Chapter 4.8, Problem 35AAP

Calculate the number of atoms in a critically sized nucleus for the homogeneous nucleation of pure iron.

To determine

The number of atoms in a critically sized nucleus for the homogeneous nucleation of pure iron.

Answer to Problem 35AAP

The number of atoms in a critically sized nucleus for the homogeneous nucleation of pure iron is $\text{329}\text{atoms}$.

Explanation of Solution

Express the volume of critical size nucleus.

 $V=\frac{4}{3}\pi {\left(r^{\ast }\right)}^3$                                                                                        (I)

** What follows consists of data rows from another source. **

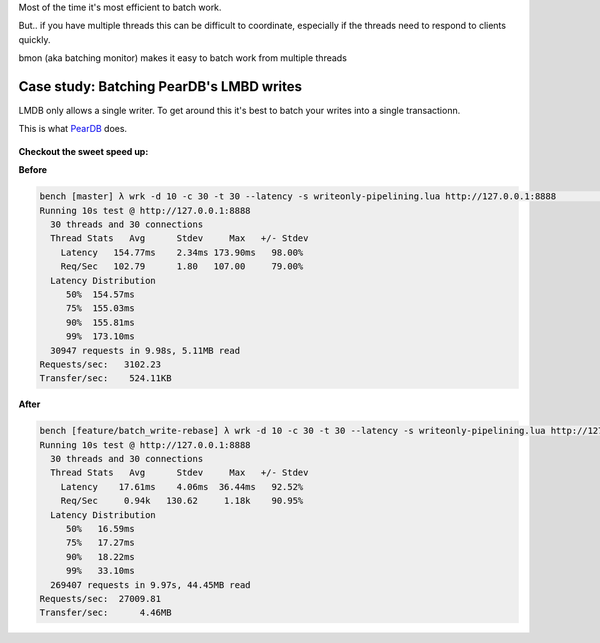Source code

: Most of the time it's most efficient to batch work.

But.. if you have multiple threads this can be difficult to coordinate, especially if the threads need to respond to clients quickly.

bmon (aka batching monitor) makes it easy to batch work from multiple threads

Case study: Batching PearDB's LMBD writes
-----------------------------------------
LMDB only allows a single writer. To get around this it's best to batch your writes into a single transactionn.

This is what `PearDB <http://github.com/willemt/peardb>`_ does.

.. figure:: doc/bmon_batching.png


**Checkout the sweet speed up:**

**Before**

.. code-block:: bash

    bench [master] λ wrk -d 10 -c 30 -t 30 --latency -s writeonly-pipelining.lua http://127.0.0.1:8888                                                                                              ~/d/p/bench
    Running 10s test @ http://127.0.0.1:8888
      30 threads and 30 connections
      Thread Stats   Avg      Stdev     Max   +/- Stdev
        Latency   154.77ms    2.34ms 173.90ms   98.00%
        Req/Sec   102.79      1.80   107.00     79.00%
      Latency Distribution
         50%  154.57ms
         75%  155.03ms
         90%  155.81ms
         99%  173.10ms
      30947 requests in 9.98s, 5.11MB read
    Requests/sec:   3102.23
    Transfer/sec:    524.11KB

**After**

.. code-block:: bash

    bench [feature/batch_write-rebase] λ wrk -d 10 -c 30 -t 30 --latency -s writeonly-pipelining.lua http://127.0.0.1:8888                                                                           ~/d/p/bench
    Running 10s test @ http://127.0.0.1:8888
      30 threads and 30 connections
      Thread Stats   Avg      Stdev     Max   +/- Stdev
        Latency    17.61ms    4.06ms  36.44ms   92.52%
        Req/Sec     0.94k   130.62     1.18k    90.95%
      Latency Distribution
         50%   16.59ms
         75%   17.27ms
         90%   18.22ms
         99%   33.10ms
      269407 requests in 9.97s, 44.45MB read
    Requests/sec:  27009.81
    Transfer/sec:      4.46MB 

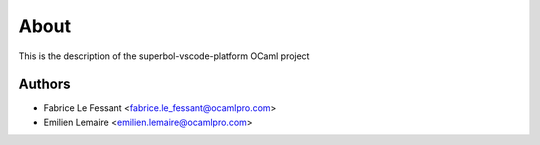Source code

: About
=====

This is the description
of the superbol-vscode-platform OCaml project


Authors
-------

* Fabrice Le Fessant <fabrice.le_fessant@ocamlpro.com>
* Emilien Lemaire <emilien.lemaire@ocamlpro.com>
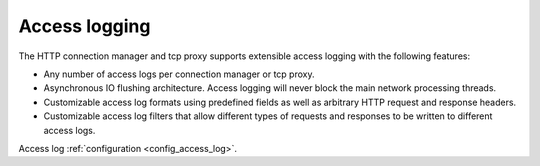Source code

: .. _arch_overview_access_logs:

Access logging
===================

The HTTP connection manager and tcp proxy supports extensible access logging with the following
features:

* Any number of access logs per connection manager or tcp proxy.
* Asynchronous IO flushing architecture. Access logging will never block the main network processing
  threads.
* Customizable access log formats using predefined fields as well as arbitrary HTTP request and
  response headers.
* Customizable access log filters that allow different types of requests and responses to be written
  to different access logs.

Access log :ref:`configuration <config_access_log>`.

Here, critical radius is $r^{\ast }$.

Since pure iron has a BCC structure, each unit cell has 2 atoms.

Express the volume of pure iron.

 $V_{\text{Fe}}=a^3$                                                                                                  (II)

Here, side of a BCC unit cell is $a$.

Express the volume per atom.

 $V_{\text{atom}}=\frac{V_{\text{Fe}}}{n}$                                                                                                 (III)

Here, number of atoms per BCC unit cell is $n$.

Express the number of atoms in a critically sized nucleus for the homogeneous nucleation of pure iron.

 $\frac{V}{V_{\text{atom}}}$                                                                                                (IV)

Conclusion:

For pure iron, write the critical radius as:

 $r^{\ast }=9.72\times {10}^{-8}\text{cm}$

Write the side of a BCC unit cell.

 $a=0.286\times {10}^{-9}\text{m}$

Substitute $9.72\times {10}^{-8}\text{cm}$ for $r^{\ast }$ in Equation (I).

 $\begin{array}{c}V=\frac{4}{3}\pi {\left(9.72\times {10}^{-8}\text{cm}\right)}^3\\ =3.85\times {10}^{-21}{\text{cm}}^3\end{array}$

Substitute $0.286\times {10}^{-9}\text{m}$ for $a$ in Equation (II).

 $\begin{array}{c}{V}_{\text{Pt}}={\left(0.286\times {10}^{-9}\text{m}\right)}^3\\ =2.34\times {10}^{-29}{\text{m}}^3\left[\frac{{10}^6{\text{cm}}^{\text{3}}}{{\text{m}}^3}\right]\\ =2.34\times {10}^{-23}{\text{cm}}^3\end{array}$

Substitute $2.34\times {10}^{-23}{\text{cm}}^3$ for $V_{\text{Pt}}$ and $\text{2}\text{atoms}/\text{BCC}\text{unit}\text{cell}$ for $n$ in Equation (III).

 $\begin{array}{c}{V}_{\text{atom}}=\frac{2.34\times {10}^{-23}{\text{cm}}^3}{2\text{atoms}/\text{BCC}\text{unit}\text{cell}}\\ =1.17\times {10}^{-23}{\text{cm}}^{\text{3}}/\text{atom}\end{array}$

Substitute $3.85\times {10}^{-21}{\text{cm}}^3$ for $V$ and $1.17\times {10}^{-23}{\text{cm}}^{\text{3}}/\text{atom}$ for $V_{\text{atom}}$ in Equation (IV).

 $\begin{array}{c}\frac{V}{V_{\text{atom}}}=\frac{3.85\times {10}^{-21}{\text{cm}}^3}{1.17\times {10}^{-23}{\text{cm}}^{\text{3}}/\text{atom}}\\ =329\text{atoms}\end{array}$

Hence, the number of atoms in a critically sized nucleus for the homogeneous nucleation of pure iron is $\text{329}\text{atoms}$.